What is it about being outside that naturally (pun intended) seems to put us at ease and clears away stress? Wilderness Torah has been enabling Jews and fellow travelers to experience the sheer joy that many feel in nature in the context of Jewish community and spirituality. For, being in nature does more than just provide fresh air and inspiring views. It also helps us to connect with natural qualities that are inside of us.

Wilderness Torah has shown how spending time in nature as a community is particularly satisfying. Their community-wide festival celebrations, each tied to the Jewish calendar, involves many of the participants in helping the event to run. From kids to elders, participants roll up their sleeves together to make the event happen – and, by design, watch out for ways that even newcomers can take a leadership role that matches their growth edge.

Rabbi Abraham Joshua Heschel describes an important difference between entertainment and celebration:

People of our time are losing the power of celebration. Instead of celebrating, we seek to be amused or entertained. Celebration is an active state, an act of expressing reverence or appreciation. To be entertained is a passive state–it is to receive pleasure afforded by an amusing act or a spectacle…. Celebration is a confrontation, giving attention to the transcendent meaning of one’s actions.
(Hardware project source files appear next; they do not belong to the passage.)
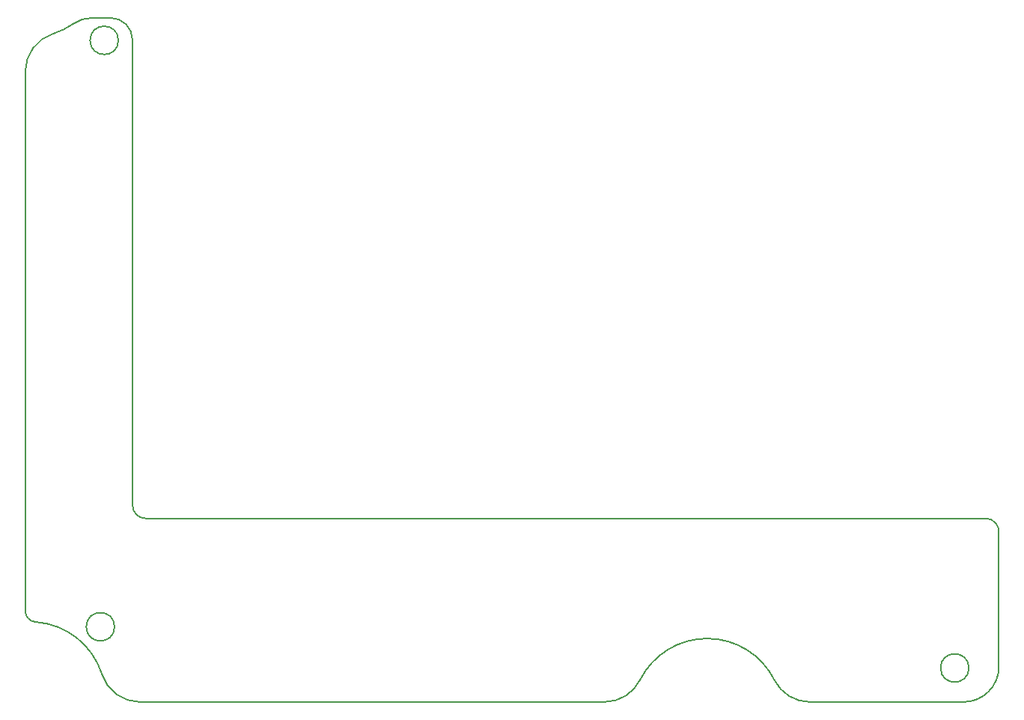
<source format=gbr>
%TF.GenerationSoftware,KiCad,Pcbnew,(5.1.4-0)*%
%TF.CreationDate,2021-02-17T16:05:53+01:00*%
%TF.ProjectId,Indicators,496e6469-6361-4746-9f72-732e6b696361,rev?*%
%TF.SameCoordinates,Original*%
%TF.FileFunction,Profile,NP*%
%FSLAX46Y46*%
G04 Gerber Fmt 4.6, Leading zero omitted, Abs format (unit mm)*
G04 Created by KiCad (PCBNEW (5.1.4-0)) date 2021-02-17 16:05:53*
%MOMM*%
%LPD*%
G04 APERTURE LIST*
%ADD10C,0.200000*%
G04 APERTURE END LIST*
D10*
X198404079Y-142542160D02*
G75*
G02X194404079Y-146542160I-4000000J0D01*
G01*
X198404079Y-127394660D02*
X198404079Y-142542160D01*
X196908376Y-125781208D02*
G75*
G02X198404079Y-127394660I0J-1500000D01*
G01*
X101908377Y-125781209D02*
X196908375Y-125781209D01*
X194404079Y-146542160D02*
X177032388Y-146542160D01*
X101908377Y-125781209D02*
G75*
G02X100408377Y-124281209I0J1500000D01*
G01*
X100408377Y-71650000D02*
X100408377Y-124281209D01*
X97908376Y-69149999D02*
G75*
G02X100408377Y-71650000I0J-2500001D01*
G01*
X95850000Y-69150001D02*
X97908377Y-69150000D01*
X93706094Y-69823288D02*
G75*
G02X95850000Y-69150001I2143906J-3076712D01*
G01*
X89440136Y-137493765D02*
G75*
G02X88277424Y-136246815I87289J1246950D01*
G01*
X88277424Y-136246815D02*
X88277425Y-75240869D01*
X153784364Y-146542160D02*
X101238036Y-146542160D01*
X101238036Y-146542160D02*
G75*
G02X96948683Y-143402840I0J4500000D01*
G01*
X89440135Y-137493763D02*
G75*
G02X96948683Y-143402840I-593564J-8479251D01*
G01*
X177032388Y-146542160D02*
G75*
G02X173008691Y-144057071I0J4500000D01*
G01*
X157808061Y-144057071D02*
G75*
G02X153784364Y-146542160I-4023697J2014911D01*
G01*
X157808061Y-144057073D02*
G75*
G02X173008691Y-144057071I7600315J-3805941D01*
G01*
X93706094Y-69823287D02*
G75*
G02X91416745Y-70951515I-4859523J6973884D01*
G01*
X98377425Y-138034694D02*
G75*
G03X98377425Y-138034694I-1600000J0D01*
G01*
X195004080Y-142696155D02*
G75*
G03X195004080Y-142696155I-1600001J0D01*
G01*
X88277425Y-75240868D02*
G75*
G02X91416745Y-70951515I4500000J0D01*
G01*
X98808377Y-71693856D02*
G75*
G03X98808377Y-71693856I-1600000J0D01*
G01*
M02*

</source>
In the same way that Burning Man or music festivals provide a kind of active way for people to be involved in celebrating together, Wilderness Torah’s immersive communal celebrations reframe the Jewish holidays in an environment that creates the kind of active state that Heschel describes.

Bible Raps


For the last 7 years, Matt Bar and his organization Bible Raps have been teaching and coaching kids and teens to write and perform catchy and hip rap songs that express their own interpretations and understandings of texts. Getting involved with the music production – doing illustrations, writing rhymes, video recording and production – each student finds their own way to contribute to the multi-media process. Participants get involved in one of these artistic modalities — that they are both excited by and can challenge them at their skill level – to create a finished project of a music video. Providing multiple options for engagement increases the likelihood for a broad spectrum of participants will find their sweet spot of challenge … and enjoyment.

Now Bible Raps is rolling out a digital platform, expanding the ways that students connect to the music and its textual sources after they have experienced Matt’s exciting live show or made their own rap.

In the Hebrew language there are more than 10 words for joy, each one capturing a distinct nuance of the range of positive emotions we feel when we are connected, inspired, satisfied and/or elated. Many Jews are ready to sing together, engage nature outside, dance and find other ways of being joyful and celebrating. We are honored to be able to support Mechon Hadar, Wilderness Torah, Bible Raps, and others who are leading us on the road to joy.